If a line in the records below holds the string "Sales", count it; give only the total.

RECORDS PROVIDED START

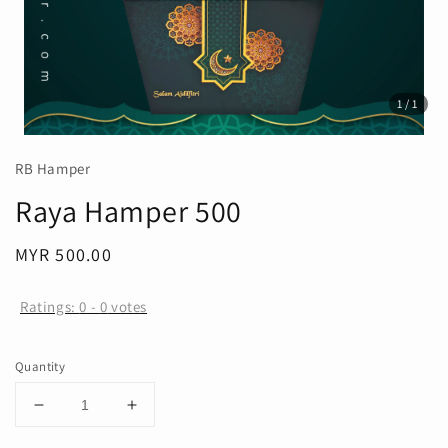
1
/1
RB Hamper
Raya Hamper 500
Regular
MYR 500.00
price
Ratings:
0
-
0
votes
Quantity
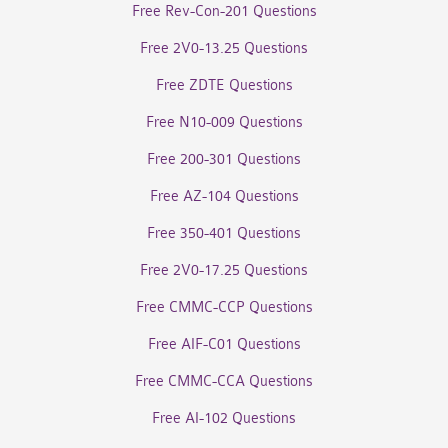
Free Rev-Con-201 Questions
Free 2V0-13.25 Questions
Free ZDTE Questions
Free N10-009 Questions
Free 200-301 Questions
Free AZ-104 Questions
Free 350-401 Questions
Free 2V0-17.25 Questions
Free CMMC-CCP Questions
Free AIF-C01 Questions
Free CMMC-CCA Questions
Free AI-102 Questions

RECORDS PROVIDED END
RECORDS PROVIDED START

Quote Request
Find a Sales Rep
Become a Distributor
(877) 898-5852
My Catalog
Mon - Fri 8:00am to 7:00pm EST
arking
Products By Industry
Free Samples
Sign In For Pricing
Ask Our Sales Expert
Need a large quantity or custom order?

RECORDS PROVIDED END

* [EXERCISE OUTPUT]: 2